Table of Contents
The first step to using statistics for machine learning and data science is to understand what statistics are, how they’re used, and what their limitations are when it comes to machine learning and data science. In this article, we’ll examine several important statistics concepts with an eye on how you can use them in your own work with machine learning and data science, and we’ll also look at the benefits of each concept. Statistics can be intimidating, but that doesn’t mean you shouldn’t learn them. In fact, you should learn it, because, without the basics of statistics, machine learning algorithms can’t help you make better decisions about your products and services. Luckily, statistics aren’t that hard once you get past the complicated terminology and begin to understand how to interpret them properly. statistics for machine learning is an important subject to master if you want to become an effective machine learning practitioner. Unfortunately, there’s no shortcut; you’ll need to devote significant time and effort in order to build your proficiency in this discipline—but it will be worth it! Here are ten tips to get you started on the right foot.
1) Why R
Why learn R? Simply put, because it’s not just good enough — it is one of the best statistical programming languages available today. It has many features that are missing in other tools (read more), and its active community of users is ever-growing.
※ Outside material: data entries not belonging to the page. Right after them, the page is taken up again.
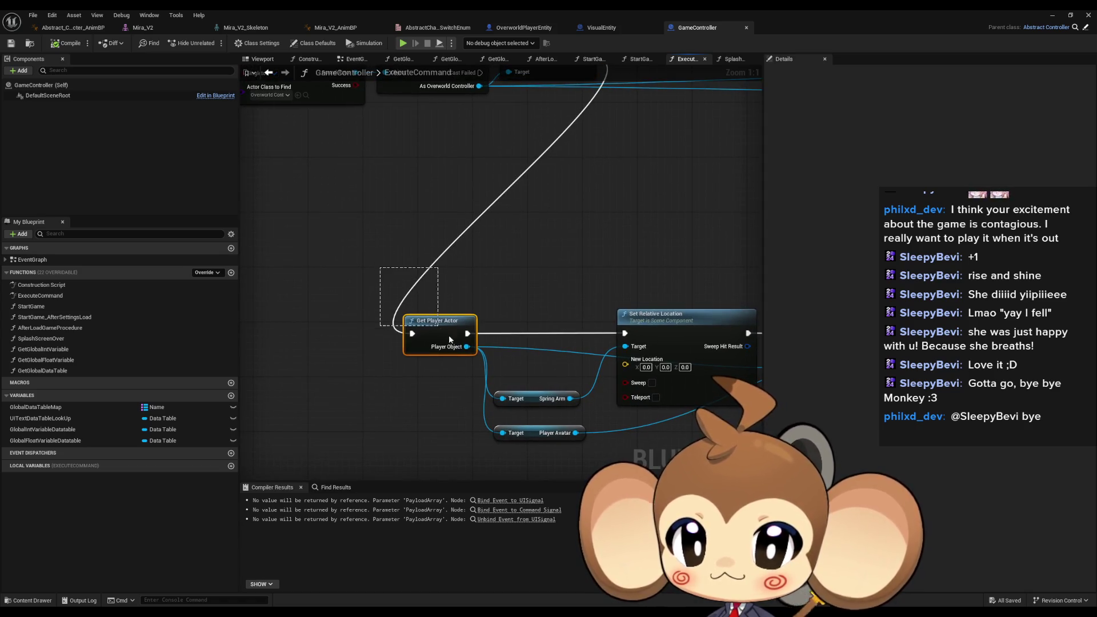
pyautogui.moveTo(530, 366); pyautogui.dragTo(577, 446)
pyautogui.moveTo(567, 353)
pyautogui.mouseDown()
pyautogui.moveTo(400, 343)
pyautogui.moveTo(441, 257)
pyautogui.moveTo(445, 208)
pyautogui.moveTo(338, 198)
pyautogui.moveTo(285, 297)
pyautogui.moveTo(337, 395)
pyautogui.moveTo(294, 368)
pyautogui.moveTo(513, 372)
pyautogui.moveTo(497, 355)
pyautogui.mouseUp()
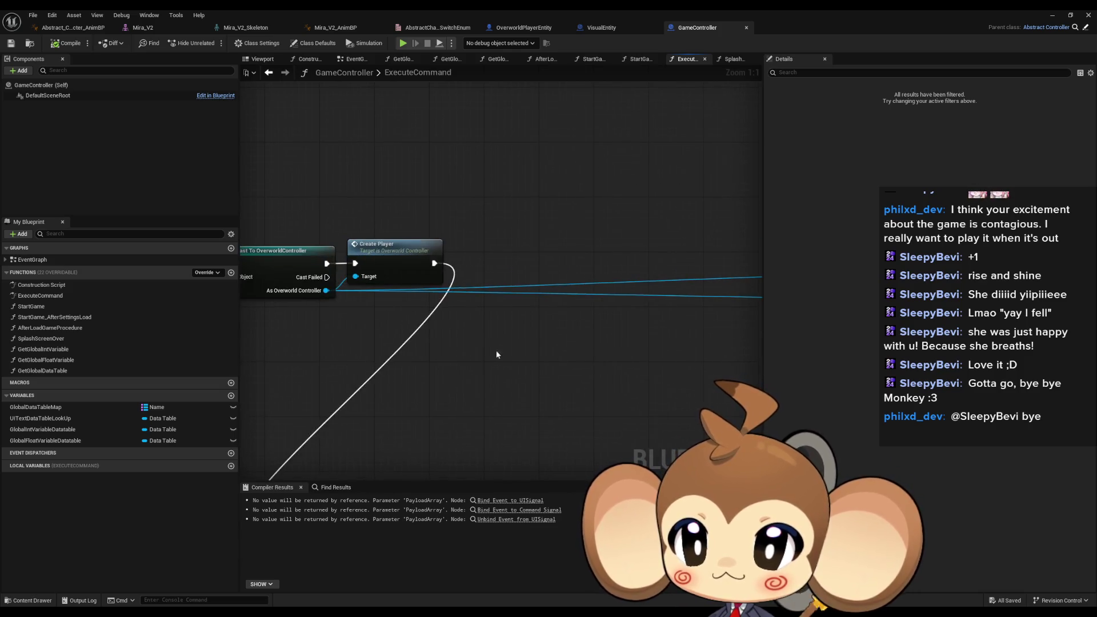
pyautogui.click(436, 263)
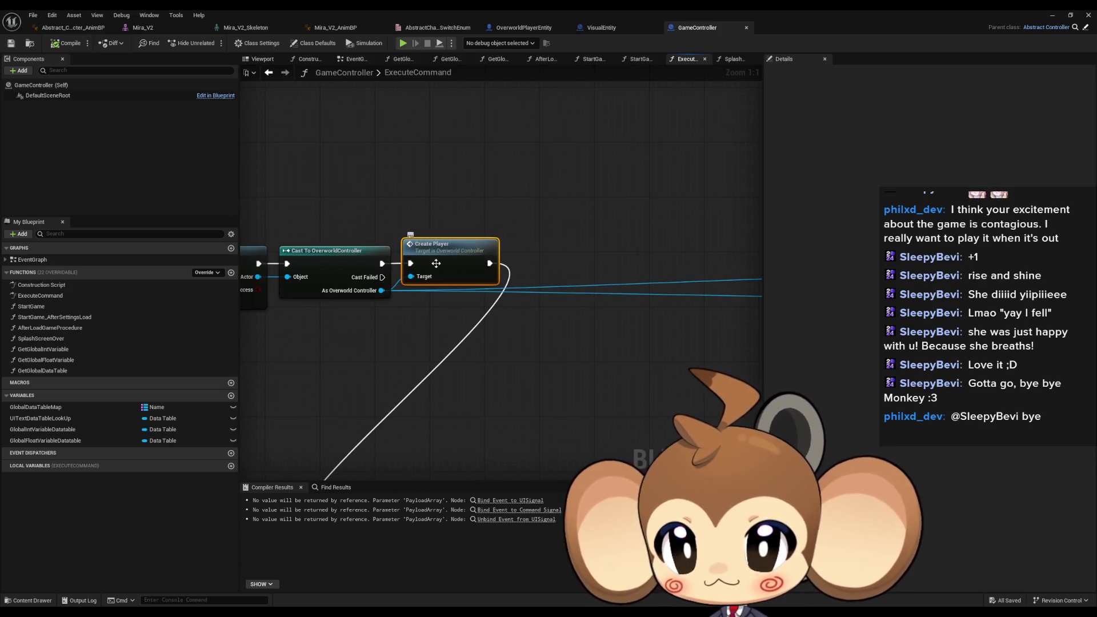
pyautogui.doubleClick(436, 263)
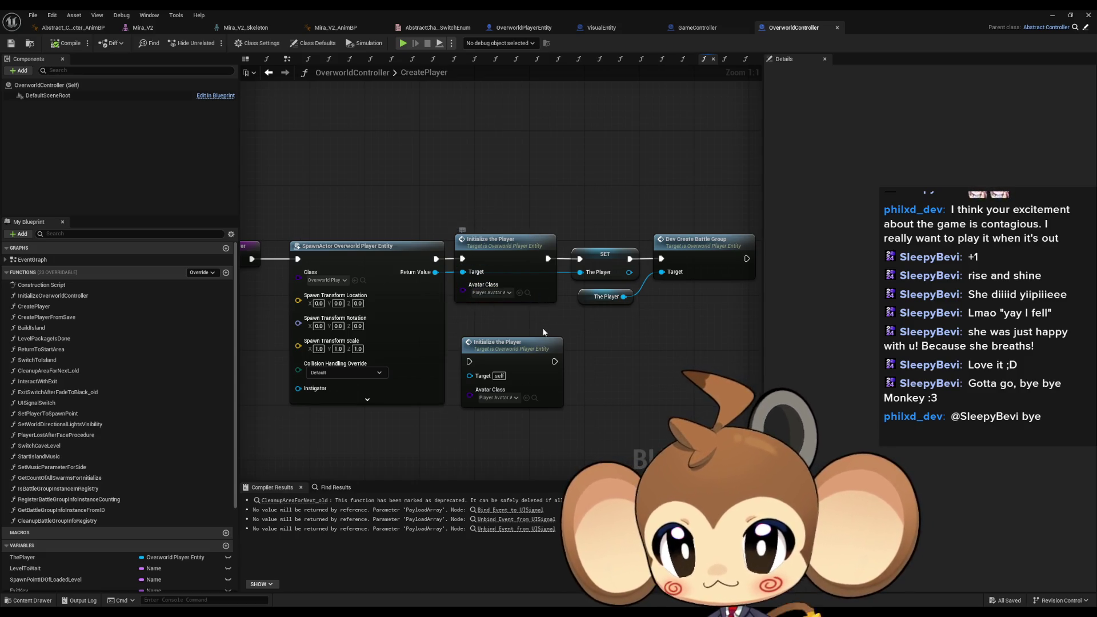
# Step: Open Initialize the Player from CreatePlayer, inspect both Player Avatar getters, and un-maximize the editor
pyautogui.moveTo(543, 332); pyautogui.dragTo(631, 328)
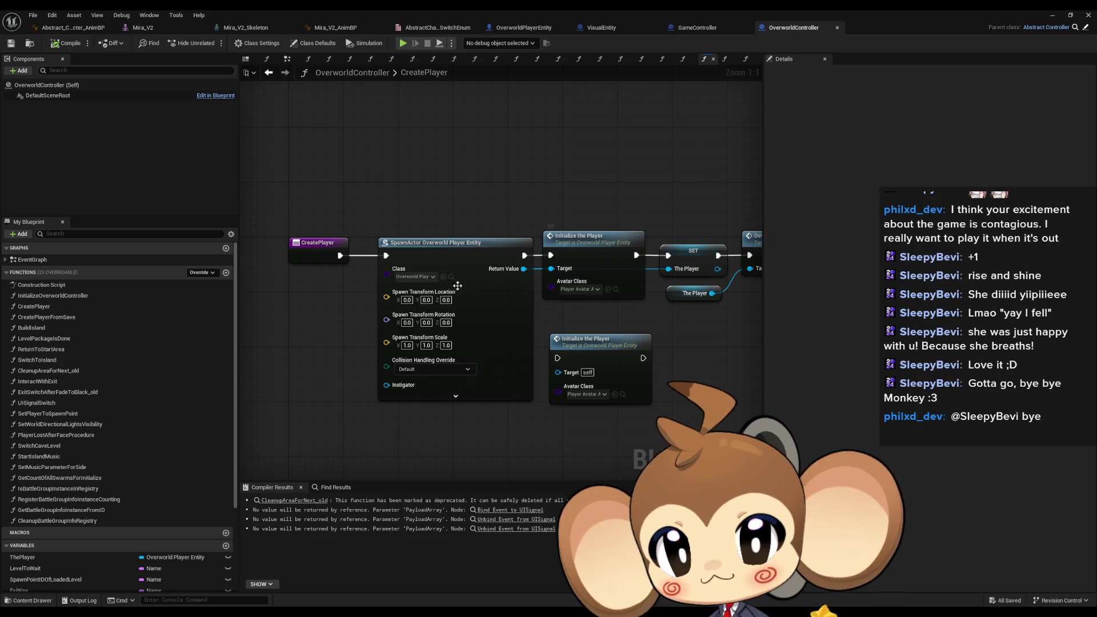
pyautogui.doubleClick(583, 250)
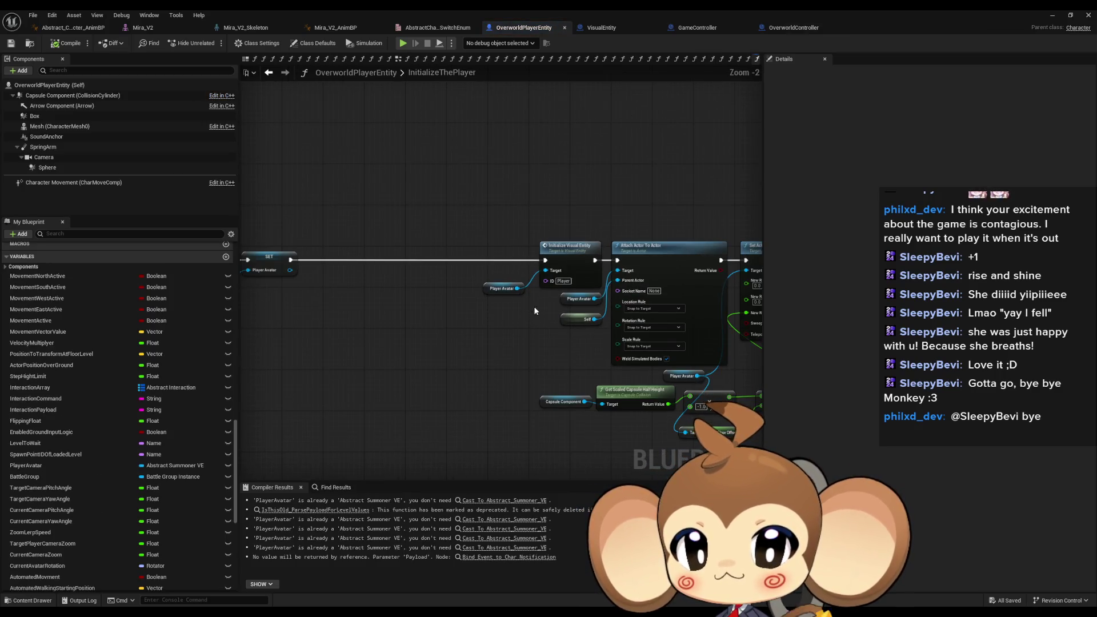
pyautogui.moveTo(452, 194); pyautogui.dragTo(615, 293)
pyautogui.scroll(2, 400, 290)
pyautogui.moveTo(365, 243); pyautogui.dragTo(412, 327)
pyautogui.click(484, 311)
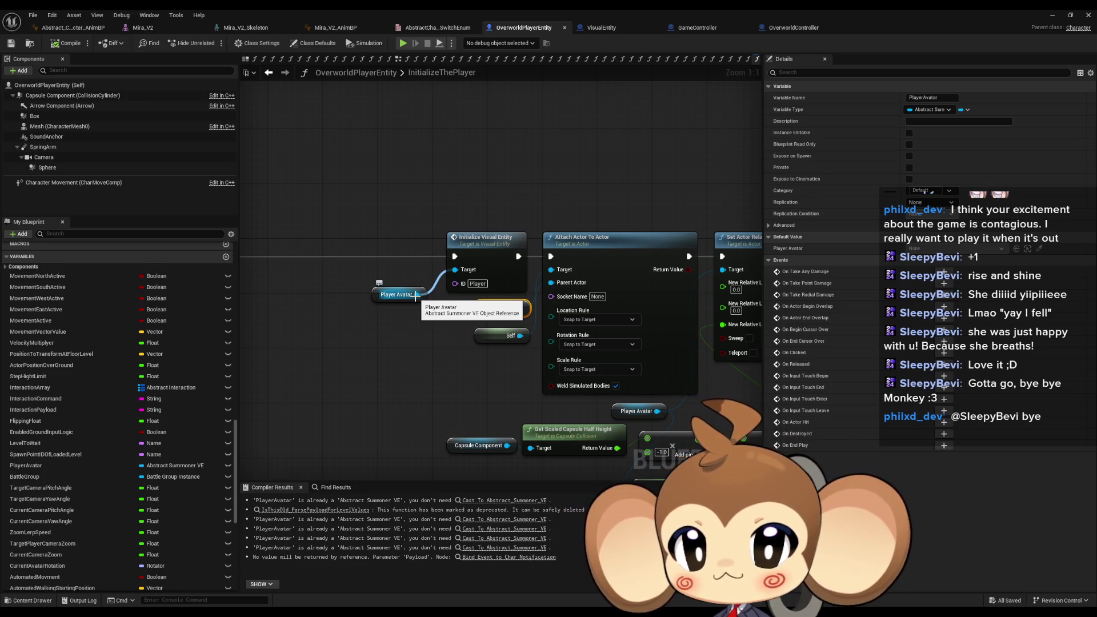
pyautogui.click(428, 364)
This creates a virtuous cycle where it keeps on getting better, and people keep on learning about it. If you don’t believe me, just read up on what Google and LinkedIn have been saying lately. Even if you don’t end up using R yourself, knowing how to interpret code in R will be a definite advantage if you encounter R-generated graphs or results from others. Plus, once you start working with data scientists, they’ll expect you to know your way around R. So whether you choose to use R or not, knowing how to use it can only help your career prospects. That said, there are many reasons why you might want to try out R. Some of them include: Free! No need to shell out thousands of dollars for proprietary software licenses or even expensive hardware when you already own a laptop computer. Powerful packages for advanced analytics Many R packages contain algorithms that rival those found in very expensive commercial software like SAS and SPSS . For example, check out caret, which contains advanced machine learning algorithms like random forests, boosting , and neural networks. And as I mentioned earlier, new packages are being added all the time by an extremely active user base who makes contributions through GitHub. You could also create your own package if there isn’t one that does exactly what you need.
2) Install Packages in R
R has a huge repository of packages that make it one of the most powerful languages in data science. In fact, there are over 17,000 packages available through CRAN. Using these packages will provide you with endless opportunities to dive deeper into R and increase your understanding. This is by no means an exhaustive list of every package out there but it’s a great place to start. It will give you access to statistical models such as linear regression, clustering algorithms, time series forecasting and much more. To use these packages download them using install.packages(packagename) or install them from GitHub using devtools::install_github(user/repo). Once installed load them by running library(packagename). You can find additional information on how to use each package here. Below is a list of some essential packages for getting started. For further information about how to learn R check out The Ultimate Beginner’s Guide to Learning Data Science with R . 1. caret – Classification And REgression Training 2. ggplot2 – Create elegant data visualizations 3. dplyr – Fast, simple data manipulation 4. purrr – Easily chain together functions 5. tidyr – Easy data wrangling 6. stringr – String manipulation 7. lubridate – Date & Time Manipulation 8. reshape2 – Flexible reshaping 9. foreign – Read in foreign formats (e.g., Stata, SAS) 10. Hmisc – Miscellaneous Functions 11. rpart – CART & Tree-Based Models 12. MASS – General Purpose Toolkit 13. survival – Survival Analysis 14. plyr – Tools for Splitting, Applying and Combining Data 15. zoo – Work with ‘Safer’ Versions of ‘Dangerous’ Functions 16. DBI – Database Interface 17. pryr – Interact with Objects 18.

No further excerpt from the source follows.